BELL LAP #43

THE RISKS OF RUNNING NAKED (August 22, 2001)

Every season has its annoyances, and for me summer has two--aggressive mosquitoes and phone calls from around the country, asking me (the phone callers, not the mosquitoes) if I know anything about the "Bare Buns Fun Run." I do--it's a 10K race at a nudist colony near my home town of Spokane, Washington. In some big telephone directory of "People Who Welcome Random Inquiries About Running," I must be the only person listed from the Inland Northwest. Naked and would-be-naked runners looking for BBFR information always seem to find me.

Callers are routinely disappointed at my lack of experience with the BBFR. A whiny, accusative "Why not?" is the standard response, as if all of us should be edgy for an opportunity to drop everything and run in the buff, surrounded by newfound buff buddies.

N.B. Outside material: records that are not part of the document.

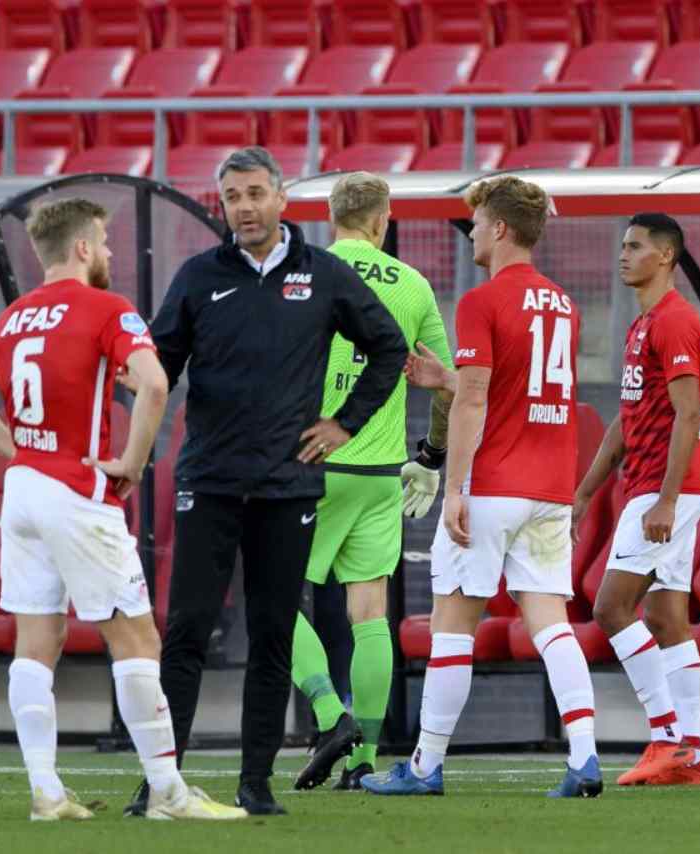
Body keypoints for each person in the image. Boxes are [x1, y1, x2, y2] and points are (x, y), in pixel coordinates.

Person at [0, 198, 246, 822]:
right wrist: (133, 462)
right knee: (135, 635)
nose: (109, 254)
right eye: (104, 243)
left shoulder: (17, 317)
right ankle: (169, 793)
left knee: (37, 638)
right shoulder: (107, 308)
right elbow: (156, 384)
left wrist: (17, 448)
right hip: (78, 491)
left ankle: (46, 793)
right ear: (81, 247)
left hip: (24, 492)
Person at [132, 147, 408, 816]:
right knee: (189, 633)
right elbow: (158, 367)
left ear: (282, 198)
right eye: (232, 196)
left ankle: (255, 785)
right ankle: (163, 782)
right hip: (211, 480)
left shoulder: (325, 274)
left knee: (273, 634)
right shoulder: (199, 277)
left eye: (256, 192)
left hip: (289, 486)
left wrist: (344, 424)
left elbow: (389, 347)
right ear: (221, 205)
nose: (245, 207)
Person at [361, 176, 602, 798]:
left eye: (476, 223)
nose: (470, 233)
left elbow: (475, 401)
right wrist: (446, 376)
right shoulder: (563, 303)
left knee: (451, 625)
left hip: (494, 484)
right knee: (551, 623)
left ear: (499, 229)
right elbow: (514, 391)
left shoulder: (482, 300)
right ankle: (585, 758)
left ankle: (423, 767)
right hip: (550, 487)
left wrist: (458, 485)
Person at [292, 172, 454, 792]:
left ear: (332, 218)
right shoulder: (413, 284)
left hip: (315, 461)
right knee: (370, 614)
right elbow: (442, 379)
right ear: (384, 220)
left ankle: (331, 717)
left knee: (277, 600)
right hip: (383, 472)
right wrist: (432, 457)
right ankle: (363, 757)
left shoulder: (307, 273)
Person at [575, 213, 700, 786]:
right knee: (665, 616)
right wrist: (585, 492)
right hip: (655, 485)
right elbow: (626, 424)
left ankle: (666, 736)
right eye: (622, 245)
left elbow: (689, 413)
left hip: (664, 488)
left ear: (666, 256)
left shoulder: (676, 322)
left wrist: (666, 500)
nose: (623, 255)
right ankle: (692, 753)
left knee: (610, 607)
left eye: (635, 247)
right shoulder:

I get the same response during my travels, when I frequently run into runners who have flown to Spokane from all over the globe for a bare buns romp. They're eager--one might say too eager--to share details, like where you pin the race number. And they are even more accusatory than the phone callers about my apparent lack of familiarity with the event.

Actually, though, I'm not unfamilar with the BBFR. Every year I'm inundated with reports--written, televised, first-person. I'm as up-to-date as I care to be, although none of that information has aroused my curiosity enough to get me to the line. I'm all too aware of the risks.

Case in point: A number of years ago, a bunch of us used to get together on Sunday mornings for a long loop through the state park. One morning the top local high school runner showed up a day after winning the BBFR. We knew of his victory before he arrived, because he had been interviewed on the local news the night before, with computer-aided obfuscation to protect viewers during the dinner hour from the full measure of his masculinity.

Stewart (not his real name--his real name is Stuart) was eager that morning to share details of his prominence, or at least his victory. As we ran, he gave us a first-person account. He hadn't been embarrassed by the experience, but he had been surprised at the high level of competition in an event famous mostly for a dearth of clothing.

"I thought I'd win without much problem," Stewart insisted. "But I had to really work at it. The last half-mile I was just hanging on."

Indeed. Hearing that, most of us were soon stopped at the side of the road, gasping for breath between guffaws. For the rest of that particular morning run, and for untold runs since then, I've enjoyed showing running partners what Stewart looked like "hanging on" as he sprinted to the finish of the Bare Buns Fun Run.

And the point--assuming there is one, other than telling this story one more time--is that there's a good reason to wear clothes when you run. Nudists insist that clothing creates societal problems, and that nudity itself isn't sexual, provocative, or erotic (and this is supposed to get me interested?). But that doesn't mean running in shoes-only mode is risk-free.

By all means, run naked if you want. Some of you, of course, will need to hang on for dear life, but please enjoy yourself. Just remember the main thing you'll need to beware of. Not sunburn, whiplash, or even exposure to swarms of aggressive skeeters.

No, something much, much worse. Your running "buddies," and the stories they tell.